Here’s a brisk and evocative claim: “Salvation is not a one-night stand. It cannot be isolated from the thick texture of history; it is all-encompassing, pulling everything that has happened and happens, and every person named and unnamed, into relationship with the work of God in history” (147). The Exodus is the OT example of how salvation works in history. Is your theory of redemptive historical?
History is about God, exorcism and salvation; and he rehearses the Exodus story.
God: God’s absence is inherent to this story. And he trots out some psalms on this. And we pray with them, and when we do we “pray in rhythm with our biblical companions who neither liked nor understood all that is involved in salvation any more than we do” (155). Therefore, he lays down this observation: “Any understanding of God that doesn’t take into account God’s silence is a half truth — in effect, a cruel distortion — and leaves us vulnerable to manipulation and exploitation by leaders who are quite willing to fill in the biblical blanks with what the Holy Spirit never tells us” (156). Write this down somewhere.
But God is also present. I AM THAT I AM. Inherent to the Exodus is not only God’s absence, but God’s presence. “Yahweh had bound it up with the free manifestation in history of his self-revelation in history” (160).
Exorcism: Here’s the problem. “The loudest and most conspicuous players on the field of history are playing quite a different game that Christ is” (160). “Christian spirituality makes the bold to claim that there is only one game on the field of history and that is salvation” (161). The Ten Plagues show Israel that the gods of paganism are an illusion. They are a deconstruction of evil; they are an elaborate exorcism. Pharaoh’s sovereignty over life-forms is destroyed one by one; Yahweh’s sovereignty is established. A performance in ten acts. He sees a Jesus counterpart in the Temple cleansing.
Salvation: Salvation is told as a story; not a dictionary definition. Here’s a quotation worth pondering: “salvation is not the spiritual diagnosis of souls, one here, one there; it is the story of a people, a community with a past, with ancestors, with common experience” (170-171). And this: “All the critical verbs in the core story (Exod. 13:17 and 14:31) are powered by God” (172). And then there is the meal (Exod. 12:14). And this: ” ‘Pass the broccoli’ and ‘Hear the Word of God’ carry equal weight in conversations amogn the saved” (174). The meal is called Passover.
Next there is the song. Exodus 15. “In a salvation-defined history, sin is not diminished –… — but it is not longer definitive” (178). “A sin-defined history understands history as primarily the experience of what men and women … do.” “By contrast, a salvation-defined history accepts all the sin-evidence but penetratingly discerns the sovereignty of God and the work of salvation ‘in, through, and under’ all of it” (179).

_INFORMATION_:

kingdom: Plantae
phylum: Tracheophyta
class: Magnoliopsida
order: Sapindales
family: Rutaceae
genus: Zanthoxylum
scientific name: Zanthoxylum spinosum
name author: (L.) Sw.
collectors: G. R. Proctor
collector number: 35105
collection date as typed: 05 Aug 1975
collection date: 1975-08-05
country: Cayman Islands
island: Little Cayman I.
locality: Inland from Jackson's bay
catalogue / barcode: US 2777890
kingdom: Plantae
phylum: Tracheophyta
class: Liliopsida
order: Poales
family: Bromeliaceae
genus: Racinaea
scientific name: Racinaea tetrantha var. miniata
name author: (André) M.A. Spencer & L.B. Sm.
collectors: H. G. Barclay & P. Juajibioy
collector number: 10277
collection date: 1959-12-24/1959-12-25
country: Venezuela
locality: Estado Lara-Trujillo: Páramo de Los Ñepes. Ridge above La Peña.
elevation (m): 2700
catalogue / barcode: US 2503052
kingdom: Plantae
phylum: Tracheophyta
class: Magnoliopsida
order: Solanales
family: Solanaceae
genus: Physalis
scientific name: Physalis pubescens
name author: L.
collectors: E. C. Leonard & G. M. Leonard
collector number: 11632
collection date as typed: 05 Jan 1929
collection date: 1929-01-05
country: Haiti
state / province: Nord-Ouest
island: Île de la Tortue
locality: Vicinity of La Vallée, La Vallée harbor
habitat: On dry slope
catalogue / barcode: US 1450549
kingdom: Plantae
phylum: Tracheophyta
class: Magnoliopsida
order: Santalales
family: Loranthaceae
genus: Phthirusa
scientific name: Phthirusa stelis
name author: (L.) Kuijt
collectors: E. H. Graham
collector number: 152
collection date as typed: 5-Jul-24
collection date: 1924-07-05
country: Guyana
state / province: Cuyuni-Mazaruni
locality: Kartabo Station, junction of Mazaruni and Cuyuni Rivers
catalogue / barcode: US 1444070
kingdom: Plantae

_ASSIGNMENT_: Transcribe the part of the Exodus commentary between "But God is also" and "the Temple cleansing.", inclusive. Work from the Exodus commentary alone.

_RESULT FOR THIS EXERCISE_:
But God is also present. I AM THAT I AM. Inherent to the Exodus is not only God’s absence, but God’s presence. “Yahweh had bound it up with the free manifestation in history of his self-revelation in history” (160).
Exorcism: Here’s the problem. “The loudest and most conspicuous players on the field of history are playing quite a different game that Christ is” (160). “Christian spirituality makes the bold to claim that there is only one game on the field of history and that is salvation” (161). The Ten Plagues show Israel that the gods of paganism are an illusion. They are a deconstruction of evil; they are an elaborate exorcism. Pharaoh’s sovereignty over life-forms is destroyed one by one; Yahweh’s sovereignty is established. A performance in ten acts. He sees a Jesus counterpart in the Temple cleansing.